*** Material provided ***

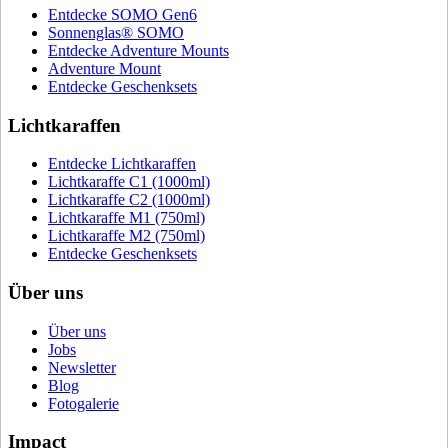
Entdecke SOMO Gen6
Sonnenglas® SOMO
Entdecke Adventure Mounts
Adventure Mount
Entdecke Geschenksets
Lichtkaraffen
Entdecke Lichtkaraffen
Lichtkaraffe C1 (1000ml)
Lichtkaraffe C2 (1000ml)
Lichtkaraffe M1 (750ml)
Lichtkaraffe M2 (750ml)
Entdecke Geschenksets
Über uns
Über uns
Jobs
Newsletter
Blog
Fotogalerie
Impact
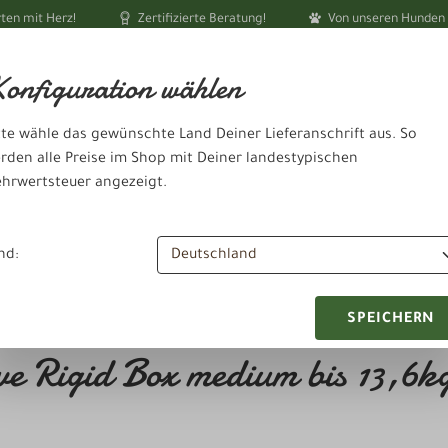
ten mit Herz!
Zertifizierte Beratung!
Von unseren Hunden 
Ihr akt
onfiguration wählen
tte wähle das gewünschte Land Deiner Lieferanschrift aus. So
rden alle Preise im Shop mit Deiner landestypischen
hrwertsteuer angezeigt.
Schlafen & Ausruhen
heit & Pflege
Zubehör & Sonstiges
nd:
SPEICHERN
e Rigid Box medium bis 13,6kg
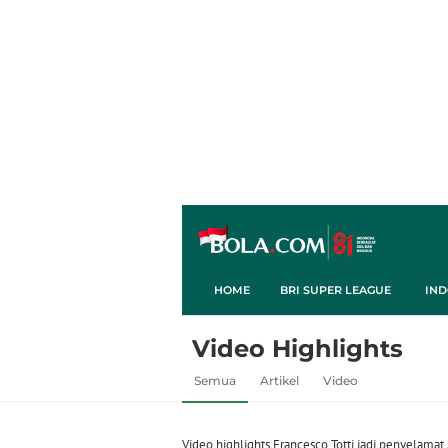
HOME
BRI SUPER LEAGUE
IND
Video Highlights
Semua
Artikel
Video
Video highlights Francesco Totti jadi penyelamat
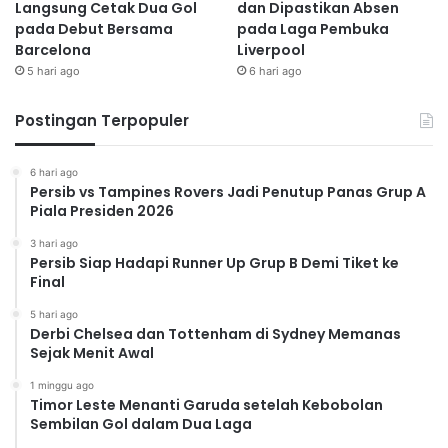
Langsung Cetak Dua Gol
dan Dipastikan Absen
pada Debut Bersama
pada Laga Pembuka
Barcelona
Liverpool
5 hari ago
6 hari ago
Postingan Terpopuler
6 hari ago
Persib vs Tampines Rovers Jadi Penutup Panas Grup A
Piala Presiden 2026
3 hari ago
Persib Siap Hadapi Runner Up Grup B Demi Tiket ke
Final
5 hari ago
Derbi Chelsea dan Tottenham di Sydney Memanas
Sejak Menit Awal
1 minggu ago
Timor Leste Menanti Garuda setelah Kebobolan
Sembilan Gol dalam Dua Laga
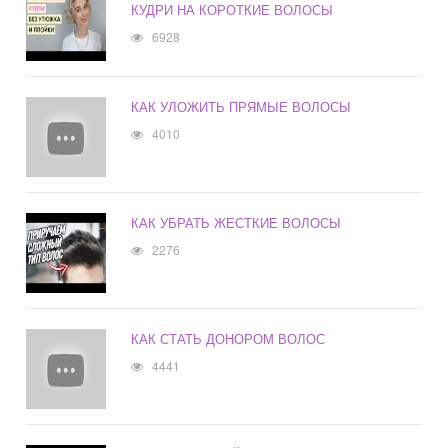
КУДРИ НА КОРОТКИЕ ВОЛОСЫ
6928
КАК УЛОЖИТЬ ПРЯМЫЕ ВОЛОСЫ
4010
КАК УБРАТЬ ЖЕСТКИЕ ВОЛОСЫ
2276
КАК СТАТЬ ДОНОРОМ ВОЛОС
4441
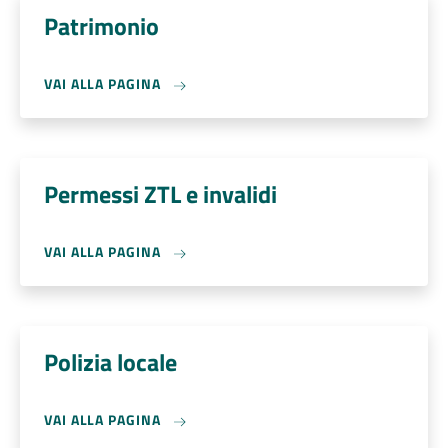
Patrimonio
VAI ALLA PAGINA
Permessi ZTL e invalidi
VAI ALLA PAGINA
Polizia locale
VAI ALLA PAGINA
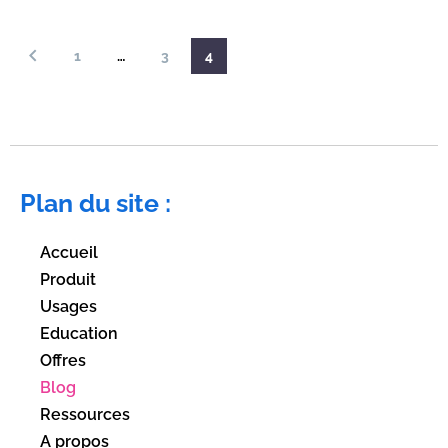
1
…
3
4
Plan du site :
Accueil
Produit
Usages
Education
Offres
Blog
Ressources
A propos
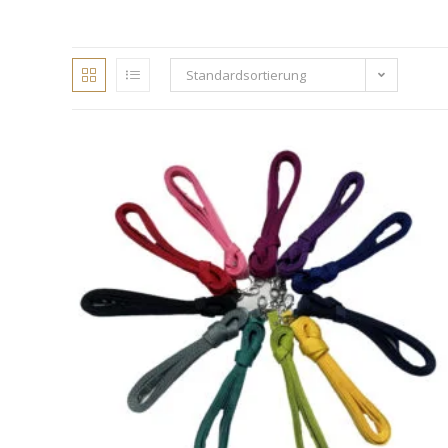
Standardsortierung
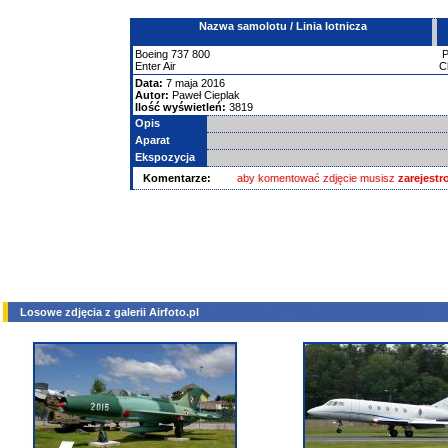
Nazwa samolotu / Linia lotnicza
Boeing
737
800
Enter Air
C
Data:
7 maja 2016
Autor:
Paweł Cieplak
Ilość wyświetleń:
3819
Opis
Aparat
Ekspozycja
Komentarze:
aby komentować zdjęcie musisz
zarejest
Losowe zdjęcia z galerii Airfoto.pl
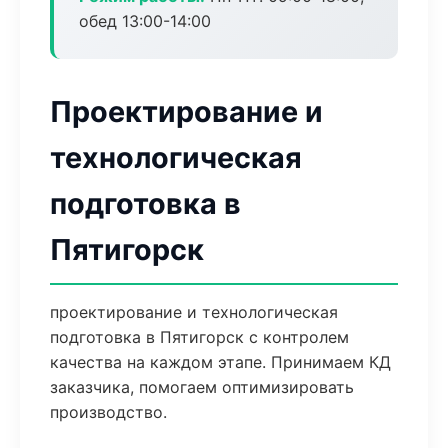
обед 13:00-14:00
Проектирование и
технологическая
подготовка в
Пятигорск
проектирование и технологическая
подготовка в Пятигорск с контролем
качества на каждом этапе. Принимаем КД
заказчика, помогаем оптимизировать
производство.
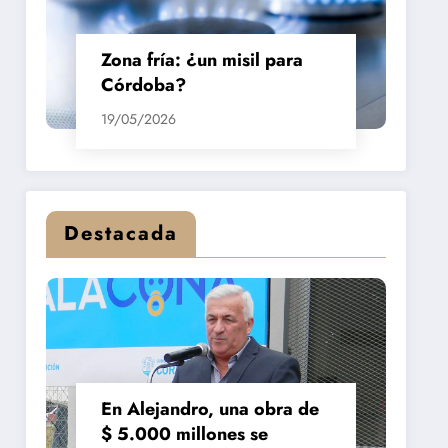
Zona fría: ¿un misil para
Córdoba?
19/05/2026
Destacada
En Alejandro, una obra de
$ 5.000 millones se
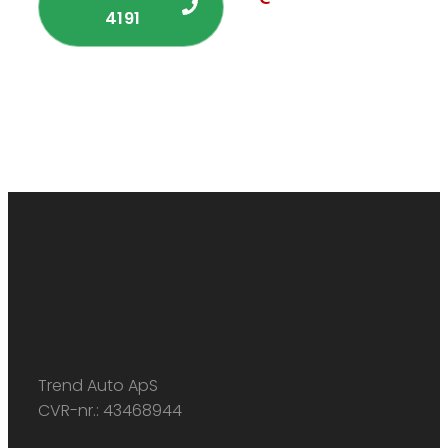
4191
Trend Auto ApS
CVR-nr.: 43468944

*** End of Material provided ***

Reproduce the text of all the records above, substituting "APRI LA PAGINA" for every occurrence of "VAI ALLA PAGINA" and changing nothing else. Omit the pictures from the answer.

Entdecke SOMO Gen6
Sonnenglas® SOMO
Entdecke Adventure Mounts
Adventure Mount
Entdecke Geschenksets
Lichtkaraffen
Entdecke Lichtkaraffen
Lichtkaraffe C1 (1000ml)
Lichtkaraffe C2 (1000ml)
Lichtkaraffe M1 (750ml)
Lichtkaraffe M2 (750ml)
Entdecke Geschenksets
Über uns
Über uns
Jobs
Newsletter
Blog
Fotogalerie
Impact
ten mit Herz!
Zertifizierte Beratung!
Von unseren Hunden 
Ihr akt
onfiguration wählen
tte wähle das gewünschte Land Deiner Lieferanschrift aus. So
rden alle Preise im Shop mit Deiner landestypischen
hrwertsteuer angezeigt.
Schlafen & Ausruhen
heit & Pflege
Zubehör & Sonstiges
nd:
SPEICHERN
e Rigid Box medium bis 13,6kg
HOME
BRI SUPER LEAGUE
IND
Video Highlights
Semua
Artikel
Video
Video highlights Francesco Totti jadi penyelamat
Langsung Cetak Dua Gol
dan Dipastikan Absen
pada Debut Bersama
pada Laga Pembuka
Barcelona
Liverpool
5 hari ago
6 hari ago
Postingan Terpopuler
6 hari ago
Persib vs Tampines Rovers Jadi Penutup Panas Grup A
Piala Presiden 2026
3 hari ago
Persib Siap Hadapi Runner Up Grup B Demi Tiket ke
Final
5 hari ago
Derbi Chelsea dan Tottenham di Sydney Memanas
Sejak Menit Awal
1 minggu ago
Timor Leste Menanti Garuda setelah Kebobolan
Sembilan Gol dalam Dua Laga
КУДРИ НА КОРОТКИЕ ВОЛОСЫ
6928
КАК УЛОЖИТЬ ПРЯМЫЕ ВОЛОСЫ
4010
КАК УБРАТЬ ЖЕСТКИЕ ВОЛОСЫ
2276
КАК СТАТЬ ДОНОРОМ ВОЛОС
4441
Patrimonio
APRI LA PAGINA
Permessi ZTL e invalidi
APRI LA PAGINA
Polizia locale
APRI LA PAGINA
1
…
3
4
Plan du site :
Accueil
Produit
Usages
Education
Offres
Blog
Ressources
A propos
Standardsortierung
Nazwa samolotu / Linia lotnicza
Boeing
737
800
Enter Air
C
Data:
7 maja 2016
Autor:
Paweł Cieplak
Ilość wyświetleń:
3819
Opis
Aparat
Ekspozycja
Komentarze:
aby komentować zdjęcie musisz
zarejest
Losowe zdjęcia z galerii Airfoto.pl
обед 13:00-14:00
Проектирование и
технологическая
подготовка в
Пятигорск
проектирование и технологическая
подготовка в Пятигорск с контролем
качества на каждом этапе. Принимаем КД
заказчика, помогаем оптимизировать
производство.
Zona fría: ¿un misil para
Córdoba?
19/05/2026
Destacada
En Alejandro, una obra de
$ 5.000 millones se
4191
Trend Auto ApS
CVR-nr.: 43468944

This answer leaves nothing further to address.